Shunt a écrit:Oui encore que... la passivité et la peur se substituent parfois à l'engagement réel. Alors oui, ne pas dire mot, c'est consentir. Il y a lieu aussi de se poser cette question : se révolte-t-on pour imposer un idéal ou pour être du bon côté du manche et briser ceux qu'on estime être responsables de nos malheurs ?
C'est une bonne question. Mon opinion est simple: peu importe la raison d'une révolte (d'une révolution, d'un changement brutal de régime) et que celle-ci soit guidée par la peur ou des idéaux. Ce qui compte c'est le changement produit ou la promesse de changement entrevue (on en reparle à propos de Spartacus). C'est ce qui fait l'intérêt du collectif.
Shunt a écrit:Point de révisionnisme. Ou alors tu taxes Marx de révisionniste qui analyse la Révolution Française comme le produit d'une lutte de classe entre noblesse d'ancien régime et bourgeoisie. Avant la Révolution Française, les bourgeois avaient acquis la puissance économique mais restaient tenus à l'écart du pouvoir politique par une noblesse oisive. La Révolution Française est venue apporter un correctif.
C'est une erreur.
Shunt a écrit:Non, c'est historiquement faux.

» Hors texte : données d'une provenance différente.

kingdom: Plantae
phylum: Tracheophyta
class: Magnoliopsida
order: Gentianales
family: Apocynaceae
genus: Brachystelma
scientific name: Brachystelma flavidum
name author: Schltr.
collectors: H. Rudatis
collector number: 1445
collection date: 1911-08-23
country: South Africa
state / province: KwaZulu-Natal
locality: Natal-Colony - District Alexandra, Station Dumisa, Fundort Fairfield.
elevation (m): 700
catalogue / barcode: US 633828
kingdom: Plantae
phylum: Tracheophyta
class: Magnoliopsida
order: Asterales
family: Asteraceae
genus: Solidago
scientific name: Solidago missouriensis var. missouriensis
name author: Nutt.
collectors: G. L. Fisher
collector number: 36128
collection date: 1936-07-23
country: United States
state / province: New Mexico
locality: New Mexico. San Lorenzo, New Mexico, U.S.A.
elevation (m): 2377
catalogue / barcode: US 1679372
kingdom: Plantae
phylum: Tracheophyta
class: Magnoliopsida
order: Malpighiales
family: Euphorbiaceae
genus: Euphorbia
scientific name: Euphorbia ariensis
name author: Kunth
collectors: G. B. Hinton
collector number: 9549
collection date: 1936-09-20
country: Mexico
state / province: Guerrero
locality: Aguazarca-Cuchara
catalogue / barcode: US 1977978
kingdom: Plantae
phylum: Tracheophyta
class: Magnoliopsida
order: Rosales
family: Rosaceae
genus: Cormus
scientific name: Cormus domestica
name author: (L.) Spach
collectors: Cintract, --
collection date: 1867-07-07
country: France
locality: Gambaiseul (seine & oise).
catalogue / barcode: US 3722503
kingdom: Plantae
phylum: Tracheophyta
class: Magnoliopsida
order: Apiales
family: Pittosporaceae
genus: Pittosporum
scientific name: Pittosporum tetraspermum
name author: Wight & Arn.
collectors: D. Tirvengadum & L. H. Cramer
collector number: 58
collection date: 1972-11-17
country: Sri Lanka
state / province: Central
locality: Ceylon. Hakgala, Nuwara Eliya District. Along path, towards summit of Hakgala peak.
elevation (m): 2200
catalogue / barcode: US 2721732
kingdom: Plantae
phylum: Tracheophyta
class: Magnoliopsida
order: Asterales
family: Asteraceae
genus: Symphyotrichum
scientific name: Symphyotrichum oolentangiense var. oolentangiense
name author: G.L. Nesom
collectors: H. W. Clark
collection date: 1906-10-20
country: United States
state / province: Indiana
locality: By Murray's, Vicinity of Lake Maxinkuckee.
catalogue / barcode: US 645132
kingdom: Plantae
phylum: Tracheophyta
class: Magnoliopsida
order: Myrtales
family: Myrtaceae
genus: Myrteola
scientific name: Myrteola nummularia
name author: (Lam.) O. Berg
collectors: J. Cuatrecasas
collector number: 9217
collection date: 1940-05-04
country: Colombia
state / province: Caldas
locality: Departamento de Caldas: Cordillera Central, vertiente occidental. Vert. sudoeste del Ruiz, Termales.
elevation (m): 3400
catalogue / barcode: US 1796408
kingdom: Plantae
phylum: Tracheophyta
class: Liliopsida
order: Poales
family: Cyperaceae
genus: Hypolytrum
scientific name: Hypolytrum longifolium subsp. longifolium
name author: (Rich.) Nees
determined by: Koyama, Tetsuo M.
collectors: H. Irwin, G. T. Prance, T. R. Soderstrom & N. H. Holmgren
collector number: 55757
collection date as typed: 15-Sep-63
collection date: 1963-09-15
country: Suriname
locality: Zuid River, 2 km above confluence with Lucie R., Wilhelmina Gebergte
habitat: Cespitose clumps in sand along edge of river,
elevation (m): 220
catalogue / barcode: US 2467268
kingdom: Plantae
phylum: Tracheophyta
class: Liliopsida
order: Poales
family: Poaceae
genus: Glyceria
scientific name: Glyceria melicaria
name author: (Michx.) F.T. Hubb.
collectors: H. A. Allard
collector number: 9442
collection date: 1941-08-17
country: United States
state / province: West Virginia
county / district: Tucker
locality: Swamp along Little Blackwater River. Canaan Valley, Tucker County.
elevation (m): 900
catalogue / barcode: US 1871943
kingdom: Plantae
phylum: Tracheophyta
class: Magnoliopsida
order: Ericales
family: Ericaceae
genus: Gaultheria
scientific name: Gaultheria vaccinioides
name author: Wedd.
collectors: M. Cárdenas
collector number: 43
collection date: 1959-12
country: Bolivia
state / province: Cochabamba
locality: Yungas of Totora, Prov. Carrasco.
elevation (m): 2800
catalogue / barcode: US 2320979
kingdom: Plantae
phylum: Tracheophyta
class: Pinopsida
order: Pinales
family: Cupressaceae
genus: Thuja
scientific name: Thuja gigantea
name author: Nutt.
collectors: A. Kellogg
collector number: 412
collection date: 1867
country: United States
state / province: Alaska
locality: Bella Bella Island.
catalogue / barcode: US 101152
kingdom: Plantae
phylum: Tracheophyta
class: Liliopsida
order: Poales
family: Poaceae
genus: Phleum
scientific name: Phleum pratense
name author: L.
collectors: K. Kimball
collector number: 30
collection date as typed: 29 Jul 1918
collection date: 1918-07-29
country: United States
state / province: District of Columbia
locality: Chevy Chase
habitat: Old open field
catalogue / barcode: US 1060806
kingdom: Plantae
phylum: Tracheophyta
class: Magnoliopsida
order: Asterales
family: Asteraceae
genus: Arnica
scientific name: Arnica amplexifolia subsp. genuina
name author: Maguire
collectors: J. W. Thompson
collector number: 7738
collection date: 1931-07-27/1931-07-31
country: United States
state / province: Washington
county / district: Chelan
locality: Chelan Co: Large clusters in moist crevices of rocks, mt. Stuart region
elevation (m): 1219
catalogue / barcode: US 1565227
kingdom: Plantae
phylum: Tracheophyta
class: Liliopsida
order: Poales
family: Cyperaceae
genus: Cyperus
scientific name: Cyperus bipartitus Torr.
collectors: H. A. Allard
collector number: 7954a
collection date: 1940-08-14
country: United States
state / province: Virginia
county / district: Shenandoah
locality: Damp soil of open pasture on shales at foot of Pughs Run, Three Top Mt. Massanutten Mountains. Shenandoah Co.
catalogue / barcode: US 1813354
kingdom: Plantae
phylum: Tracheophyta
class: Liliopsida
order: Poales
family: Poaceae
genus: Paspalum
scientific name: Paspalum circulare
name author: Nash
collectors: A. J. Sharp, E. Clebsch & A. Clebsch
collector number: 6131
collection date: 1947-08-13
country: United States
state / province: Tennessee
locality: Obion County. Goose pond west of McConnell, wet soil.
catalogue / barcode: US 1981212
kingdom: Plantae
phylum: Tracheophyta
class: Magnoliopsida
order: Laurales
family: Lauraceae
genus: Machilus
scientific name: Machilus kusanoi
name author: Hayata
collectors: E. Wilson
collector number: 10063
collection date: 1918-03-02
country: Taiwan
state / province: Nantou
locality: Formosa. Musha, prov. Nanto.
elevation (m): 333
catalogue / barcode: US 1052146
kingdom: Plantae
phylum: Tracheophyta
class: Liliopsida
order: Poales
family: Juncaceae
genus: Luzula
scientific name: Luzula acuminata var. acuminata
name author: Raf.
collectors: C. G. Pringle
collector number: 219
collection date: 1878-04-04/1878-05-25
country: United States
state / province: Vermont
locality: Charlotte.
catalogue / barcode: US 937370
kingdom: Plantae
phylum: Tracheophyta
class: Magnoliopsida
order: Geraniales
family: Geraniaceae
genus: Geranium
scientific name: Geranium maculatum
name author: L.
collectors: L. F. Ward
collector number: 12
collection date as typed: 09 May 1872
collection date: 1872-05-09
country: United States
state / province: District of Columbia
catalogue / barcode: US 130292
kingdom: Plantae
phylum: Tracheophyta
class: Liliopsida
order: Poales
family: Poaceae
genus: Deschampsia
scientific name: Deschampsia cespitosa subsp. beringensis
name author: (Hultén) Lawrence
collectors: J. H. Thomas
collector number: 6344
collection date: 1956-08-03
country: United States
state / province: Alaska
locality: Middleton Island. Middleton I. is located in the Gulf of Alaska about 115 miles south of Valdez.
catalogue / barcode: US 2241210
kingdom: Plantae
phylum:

Les frondes en France qu'elles soient guidées par le Parlement ou la Noblesse n'ont pas abouti. Tocqueville estimait que l'ardeur obstinée et parfois aveugle qui conduit le peuple à se soulever était liée à la passion de l'égalité inscrite dans l'être humain. D'où l'analyse suivante: tant qu'ils secondent cette passion, les "réformateurs sociaux" connaissent le succès: comment comprendre autrement la faveur, dans un premier temps renversante (proprement), que les mouvements révolutionnaires des temps modernes ont rencontrée à leur apparition. Au pouvoir, cependant, les révolutionnaires se heurtent à chaque fois au fonctionnement concret de cette machine, en général plus compliquée que leurs programmes et leurs analyses. Force leur est de la contraindre, de la brutaliser en expliquant que c'est pour son bien ou pour un bien futur. jusqu'au jour où ils se font renverser. C'est là un schéma général qui, dans les faits, admet de nombreuses variantes, mais au fond il est bien celui-là.
Si on doit dégager du sens de quelques exemples connus, on pourrait observer que, au moins jusqu'à aujourd'hui, les "révolutions" de l'Occident ont suivi le même cours que la révolution anglaise du XVII: d'abord une phase radicale (1640-1648), suivie d'une décennie cromwellienne, puis l'usure, le rejet et la restauration (qui n'est jamais un retour au point de départ). Et enfin c'est la seconde révolution (1688) qui présente des caractères tout autres que la première, voire opposées, mais dont elle ne peut pas ne pas conserver certaines exigences fondamentales. Entre le XVIIIè et le XIXè, la France a connu une dynamique analogue.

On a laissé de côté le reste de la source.